396. In the Shadow of the Western Hills

Better days come to those who wait, or at least we hope they do, in “In the Shadow of the Western Hills.”

Track: “In the Shadow of the Western Hills”
Album: Steal Smoked Fish (2012)

“In the Shadow of the Western Hills” appears on the Steal Smoked Fish EP, alongside the song in the title. “Steal Smoked Fish” is one of the absolute best Mountain Goats songs of the last ten years and as a result, I’ve never given as much time as I should to the song that’s paired with it. Both songs go with the cast on Transcendental Youth, where people struggle to connect with the people around them and struggle in much greater terms to connect with themselves. During an introduction to this one, John Darnielle once spoke of the entire package of songs as an attempt to grapple with people in this struggle. With this song specifically, Darnielle imagines (or remembers) a person who is fighting the chemicals that make them do things they don’t want to do or can’t understand.
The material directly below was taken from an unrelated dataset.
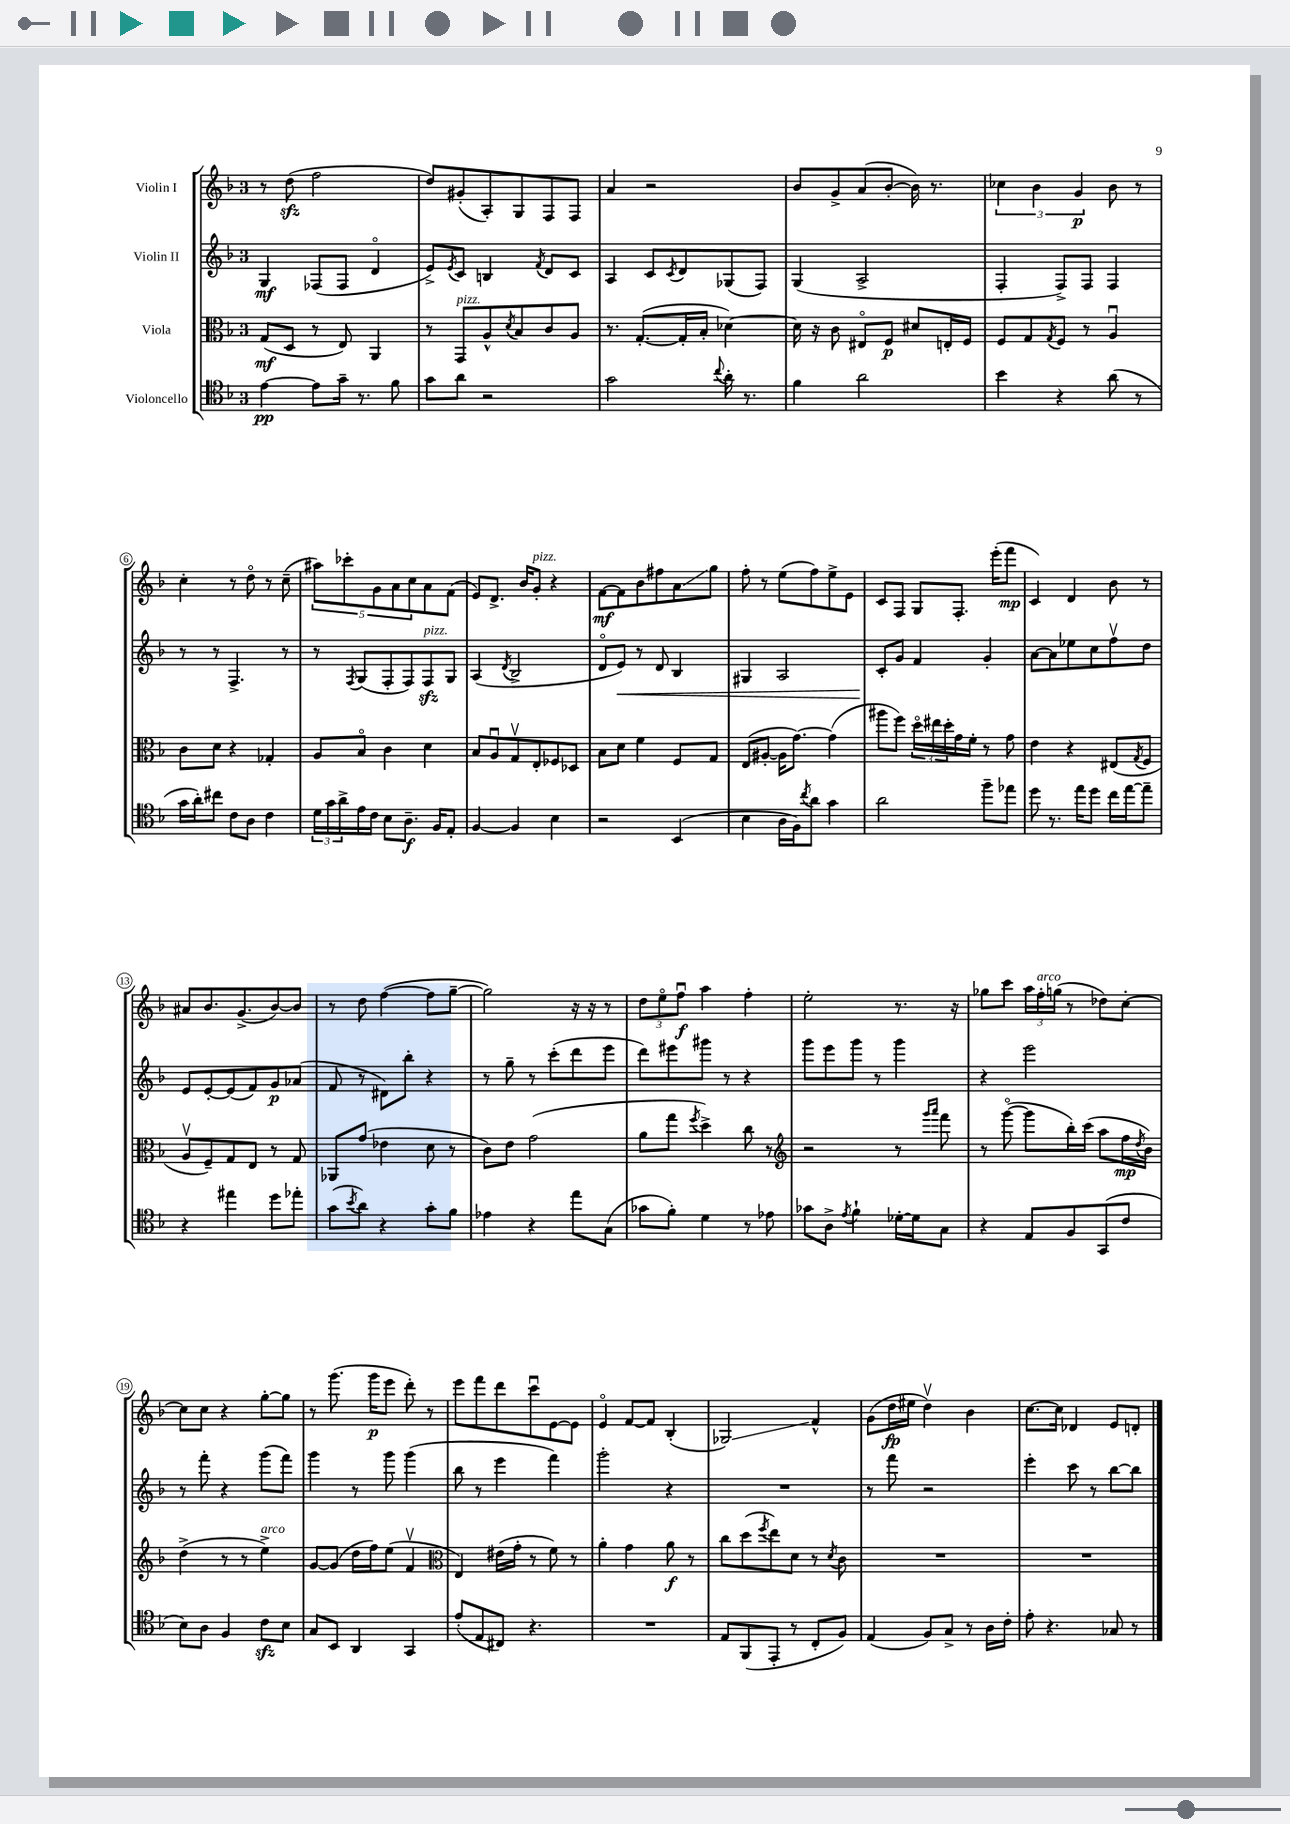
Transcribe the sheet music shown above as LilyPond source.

“Call up Rebecca, maybe try to explain // but she hangs up while I’m still talking, I walk out into the rain” is a sad image, but it’s also sad for Rebecca. Characters are rarely named like this and we never hear anything else from Rebecca, so it’s not like a Jenny character, but it is a real person. It’s not “a friend” or “my love” it is Rebecca, a person, someone else out there who maybe wants you to feel better and maybe can’t even identify that as what you need. This one imagines the pain in both directions, where it’s sad that you wander outside and imagine visions and try to make connections, but it’s also sad how that reads to everyone else.

190. Steal Smoked Fish

John Darnielle offers some advice for his former compatriots in Portland in “Steal Smoked Fish.”

Track: “Steal Smoked Fish”
Album: Transcendental Youth (2012) and Steal Smoked Fish (2012)

If you’ve been to Portland, you know the Burnside Bridge. “Steal Smoked Fish” follows some of John Darnielle’s younger accomplices as they cross the bridge, see the iconic “White Stag” sign (before it was bought by the city and rewritten to say “Portland, Oregon”), and raid a convenience store. In another song, “two on point, and two on sentry” at the Plaid Pantry might be a metaphor, but here it’s more likely a literal plan of attack.

There are dozens of songs and multiple albums about John Darnielle’s time in Portland. He’s on the record over and over again about the mistakes of his youth, but “Steal Smoked Fish” allows him to return to those days as an omniscient narrator. In this bonus track from Transcendental Youth, the drug addicts and thieves of Portland “feast when you can // and dream when there’s nothing to feast on.” With perspective, we know this is a way to make it through tough times, but it’s tough to sustain that way in the moment.

Even with a reference to “the joys that the lesser days bring,” this still isn’t a song about good times. The days are lesser not just because you’re older now, but because the points of importance were so petty. You can feel Darnielle’s narrator whispering advice to these characters that they won’t take, but there’s still hope. It’s an interesting duality between memories of those times and hope that characters won’t stay in them in places like “disappear in a cloud of dust // but spare a thought for what it covers up.”

Ultimately, these characters are too far gone. John Darnielle introduces the song live as being about ghosts, but it’s still a story of who they were and both what they did and might have done.